───── RECORDED INFORMATION ─────

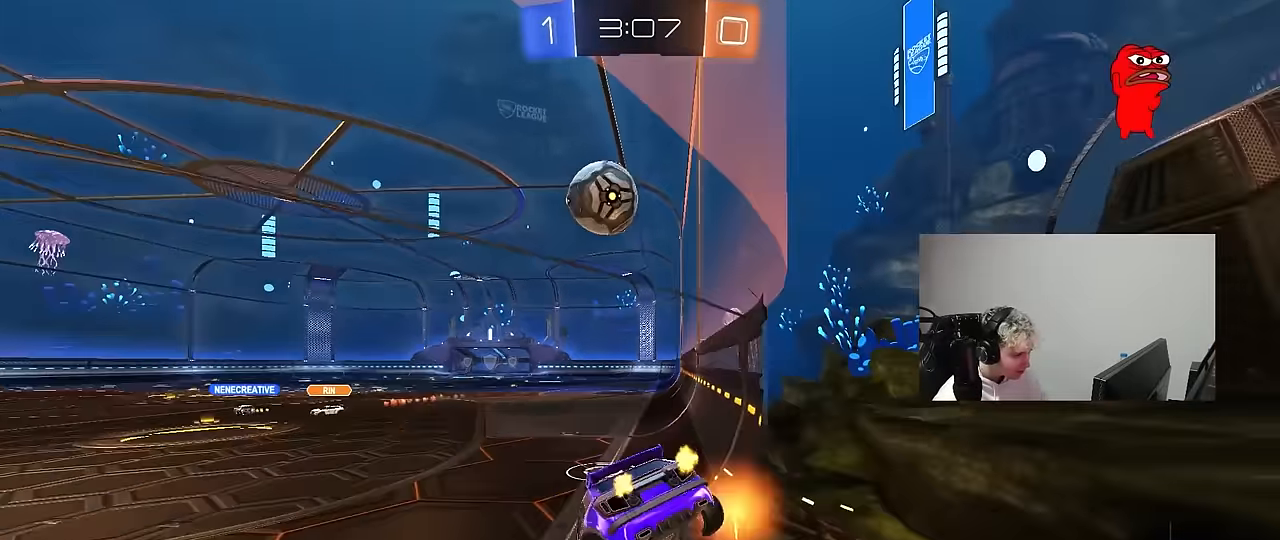
{"keys": ["w"], "mouse": ["left"], "mouse_move": "still", "events": [[100, "a", "up"], [233, "d", "down"], [333, "d", "up"], [383, "a", "down"], [417, "a", "up"]]}
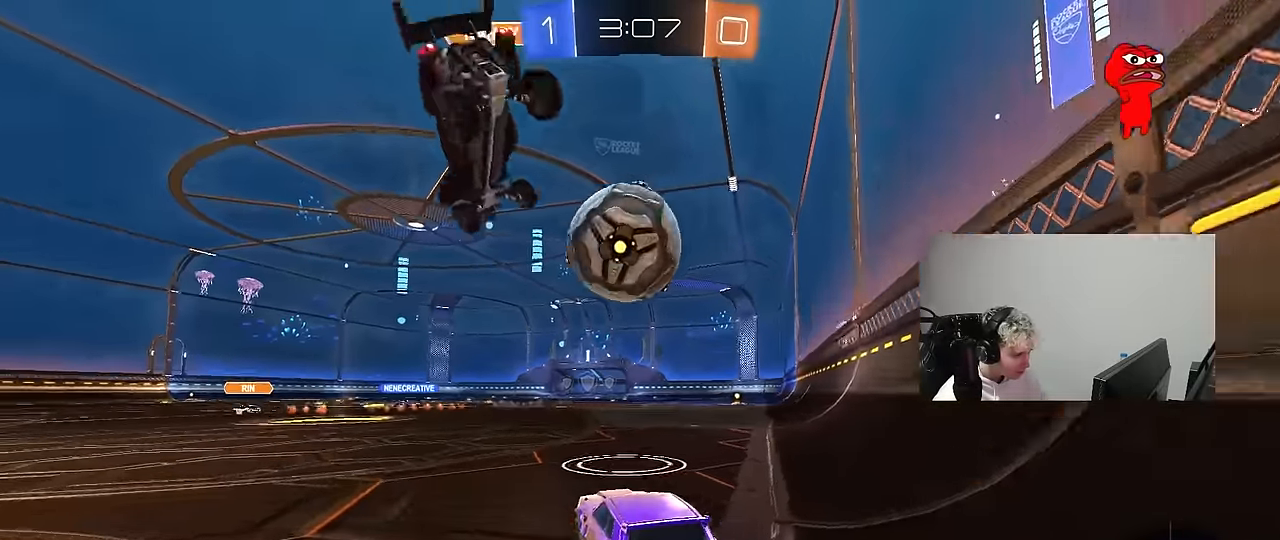
{"keys": ["a", "w"], "mouse": [], "mouse_move": "still", "events": [[17, "d", "down"], [117, "d", "up"], [250, "a", "down"], [433, "mouse_left", "up"]]}
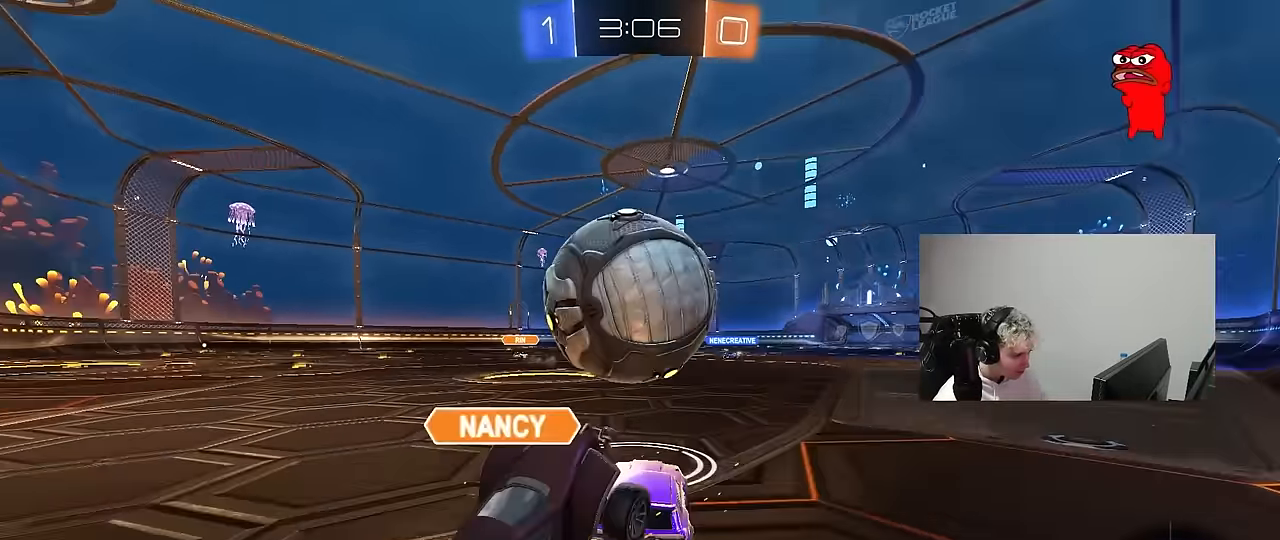
{"keys": ["d", "w"], "mouse": ["left"], "mouse_move": "still", "events": [[33, "a", "up"], [33, "d", "down"], [33, "w", "up"], [133, "s", "down"], [217, "s", "up"], [367, "w", "down"], [500, "mouse_left", "down"]]}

─────

ASSIGNED TASK »
Produce an exact copy of every line above, with the images left out.

WRITTEN RESPONSE »
{"keys": ["w"], "mouse": ["left"], "mouse_move": "still", "events": [[100, "a", "up"], [233, "d", "down"], [333, "d", "up"], [383, "a", "down"], [417, "a", "up"]]}
{"keys": ["a", "w"], "mouse": [], "mouse_move": "still", "events": [[17, "d", "down"], [117, "d", "up"], [250, "a", "down"], [433, "mouse_left", "up"]]}
{"keys": ["d", "w"], "mouse": ["left"], "mouse_move": "still", "events": [[33, "a", "up"], [33, "d", "down"], [33, "w", "up"], [133, "s", "down"], [217, "s", "up"], [367, "w", "down"], [500, "mouse_left", "down"]]}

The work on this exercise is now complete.